*TEXT UNDER STUDY:*
========

The film is aimed to be a video diary for his child, who won’t be born until after his death. Of course, Josef’s behavior systematically devolves into truly disturbing stuff, the kind of thing that makes you second guess trusting anybody. It’s a movie aimed to unsettle, and feels disturbingly like a home video just waiting for a random viewer to find it—and watch. 

Unfriended: Dark Web (2018)

Technically a sequel to Unfriended, Dark Web involves an entirely different cast yet continues along with its “screen life” subgenre roots, every single moment of the film being set on the screen of a character’s laptop. What makes it perhaps a bit more interesting is how Unfriended: Dark Web explores the unmitigated and often anomalous side of the internet as hinted in the subtitle, the dark web.

After one of the characters swipes a laptop that has been in the lost and found of a cyber cafe for weeks, he and his friends discover that the owner is part of a mysterious group called The River, where people pay to have people tortured and killed. It’s internet nightmare fuel for sure and does what many mockumentary and fourth-wall-breaking narratives do: They use human psychology to make one hyperaware of what they cannot control.

What We Do in the Shadows (2014)

========

*EXCERPTED RECORDS:*

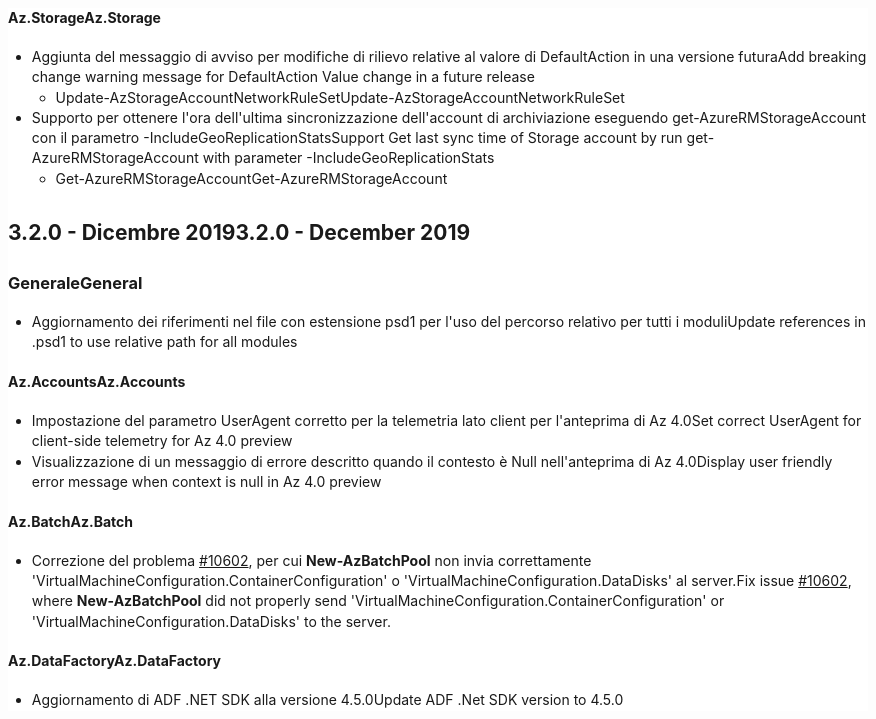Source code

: #### <a name="azstorage"></a><span data-ttu-id="23c11-282">Az.Storage</span><span class="sxs-lookup"><span data-stu-id="23c11-282">Az.Storage</span></span>
* <span data-ttu-id="23c11-283">Aggiunta del messaggio di avviso per modifiche di rilievo relative al valore di DefaultAction in una versione futura</span><span class="sxs-lookup"><span data-stu-id="23c11-283">Add breaking change warning message for DefaultAction Value change in a future release</span></span>
    - <span data-ttu-id="23c11-284">Update-AzStorageAccountNetworkRuleSet</span><span class="sxs-lookup"><span data-stu-id="23c11-284">Update-AzStorageAccountNetworkRuleSet</span></span>
* <span data-ttu-id="23c11-285">Supporto per ottenere l'ora dell'ultima sincronizzazione dell'account di archiviazione eseguendo get-AzureRMStorageAccount con il parametro -IncludeGeoReplicationStats</span><span class="sxs-lookup"><span data-stu-id="23c11-285">Support Get last sync time of Storage account by run get-AzureRMStorageAccount with parameter -IncludeGeoReplicationStats</span></span> 
    - <span data-ttu-id="23c11-286">Get-AzureRMStorageAccount</span><span class="sxs-lookup"><span data-stu-id="23c11-286">Get-AzureRMStorageAccount</span></span>

## <a name="320---december-2019"></a><span data-ttu-id="23c11-287">3.2.0 - Dicembre 2019</span><span class="sxs-lookup"><span data-stu-id="23c11-287">3.2.0 - December 2019</span></span>

### <a name="general"></a><span data-ttu-id="23c11-288">Generale</span><span class="sxs-lookup"><span data-stu-id="23c11-288">General</span></span>
* <span data-ttu-id="23c11-289">Aggiornamento dei riferimenti nel file con estensione psd1 per l'uso del percorso relativo per tutti i moduli</span><span class="sxs-lookup"><span data-stu-id="23c11-289">Update references in .psd1 to use relative path for all modules</span></span>

#### <a name="azaccounts"></a><span data-ttu-id="23c11-290">Az.Accounts</span><span class="sxs-lookup"><span data-stu-id="23c11-290">Az.Accounts</span></span>
* <span data-ttu-id="23c11-291">Impostazione del parametro UserAgent corretto per la telemetria lato client per l'anteprima di Az 4.0</span><span class="sxs-lookup"><span data-stu-id="23c11-291">Set correct UserAgent for client-side telemetry for Az 4.0 preview</span></span>
* <span data-ttu-id="23c11-292">Visualizzazione di un messaggio di errore descritto quando il contesto è Null nell'anteprima di Az 4.0</span><span class="sxs-lookup"><span data-stu-id="23c11-292">Display user friendly error message when context is null in Az 4.0 preview</span></span>

#### <a name="azbatch"></a><span data-ttu-id="23c11-293">Az.Batch</span><span class="sxs-lookup"><span data-stu-id="23c11-293">Az.Batch</span></span>
* <span data-ttu-id="23c11-294">Correzione del problema [#10602](https://github.com/Azure/azure-powershell/issues/10602), per cui **New-AzBatchPool** non invia correttamente 'VirtualMachineConfiguration.ContainerConfiguration' o 'VirtualMachineConfiguration.DataDisks' al server.</span><span class="sxs-lookup"><span data-stu-id="23c11-294">Fix issue [#10602](https://github.com/Azure/azure-powershell/issues/10602), where **New-AzBatchPool** did not properly send 'VirtualMachineConfiguration.ContainerConfiguration' or 'VirtualMachineConfiguration.DataDisks' to the server.</span></span>

#### <a name="azdatafactory"></a><span data-ttu-id="23c11-295">Az.DataFactory</span><span class="sxs-lookup"><span data-stu-id="23c11-295">Az.DataFactory</span></span>
* <span data-ttu-id="23c11-296">Aggiornamento di ADF .NET SDK alla versione 4.5.0</span><span class="sxs-lookup"><span data-stu-id="23c11-296">Update ADF .Net SDK version to 4.5.0</span></span>
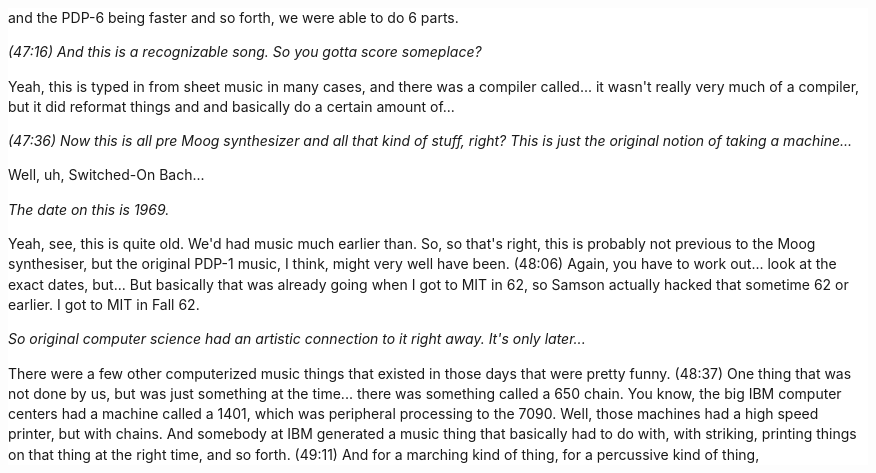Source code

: and the PDP-6 being faster and so
forth, we were able to do 6 parts.

*(47:16)
And this is a recognizable song.
So you gotta score someplace?*

Yeah, this is typed
in from sheet music in many cases,
and there was a compiler called...
it wasn't really very much of a compiler,
but it did reformat things and and
basically do a certain amount of...

*(47:36)
Now this is all pre Moog synthesizer
and all that kind of stuff, right?
This is just the original notion
of taking a machine...*

Well, uh, Switched-On Bach...

*The date on this is 1969.*

Yeah, see,
this is quite old.
We'd had music much earlier than.
So, so that's right,
this is probably not previous to the Moog synthesiser,
but the original PDP-1 music, I think,
might very well have been.
(48:06)
Again, you have to work out...
look at the exact dates, but...
But basically that was already
going when I got to MIT in 62,
so Samson actually hacked that
sometime 62 or earlier.
I got to MIT in Fall 62.

*So original computer science had an
artistic connection to it right away.
It's only later...*

There were
a few other computerized music
things that existed in
those days that were pretty funny.
(48:37)
One thing that was not done by us,
but was just something at the time...
there was something called a 650 chain.
You know, the big IBM computer centers
had a machine called a 1401,
which was peripheral processing to the 7090.
Well,
those machines had
a high speed printer,
but with chains. And somebody at
IBM generated a music thing
that basically had to do with,
with striking, printing things
on that thing at the right time,
and so forth.
(49:11)
And for a marching kind of thing,
for a percussive kind of thing,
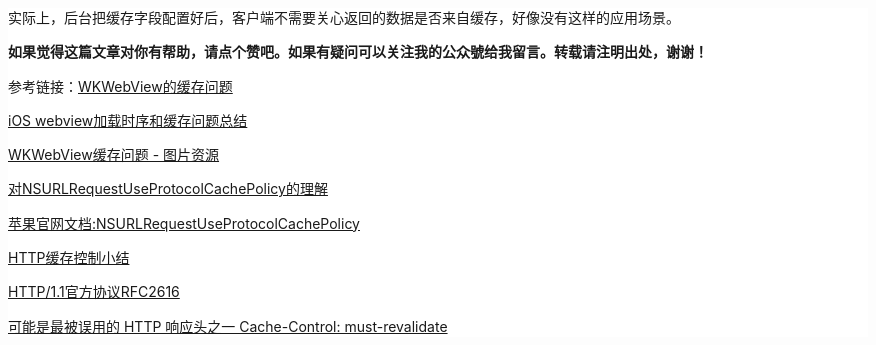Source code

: 实际上，后台把缓存字段配置好后，客户端不需要关心返回的数据是否来自缓存，好像没有这样的应用场景。

**如果觉得这篇文章对你有帮助，请点个赞吧。如果有疑问可以关注我的公众號给我留言。转载请注明出处，谢谢！**

参考链接：[WKWebView的缓存问题](https://xiaozhuanlan.com/topic/8524137069) [](http://www.cnblogs.com/lolDragon/p/6774509.html)

[iOS webview加载时序和缓存问题总结](http://www.cnblogs.com/lolDragon/p/6774509.html)

[WKWebView缓存问题 - 图片资源](https://www.jianshu.com/p/a3911d4808ba)

[对NSURLRequestUseProtocolCachePolicy的理解](https://www.jianshu.com/p/de5254cb1e40)

[苹果官网文档:NSURLRequestUseProtocolCachePolicy](https://developer.apple.com/documentation/foundation/nsurlrequestcachepolicy/nsurlrequestuseprotocolcachepolicy?language=occ)

[HTTP缓存控制小结](https://imweb.io/topic/5795dcb6fb312541492eda8c)

[HTTP/1.1官方协议RFC2616](https://www.w3.org/Protocols/rfc2616/rfc2616.html)

[可能是最被误用的 HTTP 响应头之一 Cache-Control: must-revalidate](https://zhuanlan.zhihu.com/p/60357719)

========

*WORK TASK:*
Carry the roundup of mockumentary and screen-life films forward from the point where it stops.

*OUTPUT OF THE EXERCISE:*
Time for a laugh. What We Do in the Shadows is now an extremely popular series with its latest season recently out, but it got its actual start with an entirely different cast of actors in a standalone dark comedy horror mockumentary. Using the same masterful tone and eye for comedy, viewers are introduced to a bunch of vampire roommates living in a flat, struggling with typical issues like house cleaning, and trying to find fresh victims.

The film has since become the subject of so many hilarious memes, and its characters, from Vladislaw the Poker to Viago, become well-known and endearing characters in their own right. What We Do in the Shadows uses both horror tropes and the mockumentary style to prove that it doesn’t always have to involve breaking the fourth wall to scare or disturb; it can be used to bend reality for the sake of a good laugh.

The Blackwell Ghost (2017)

Like a lot of people that talk about The Blackwell Ghost on the internet, I don’t really know where it came from and who the director/writer is. Its elusiveness may be the reason it got so much attention upon discovery because, in the short hour-long mockumentary, viewers go on a surprisingly creepy journey of a zombie film director seeking out possible proof of a house being haunted. The scares are well done and never heavy-handed.

The director himself comes off as endearing and self-deprecating, which adds to the entire investigation. Though I can’t speak for the many sequels to The Blackwell Ghost, the first one stands as a great example of the mockumentary and how when done well, subtly, and with good writing, you don’t really need anything but a single camera to make something effective.

[REC] (2007)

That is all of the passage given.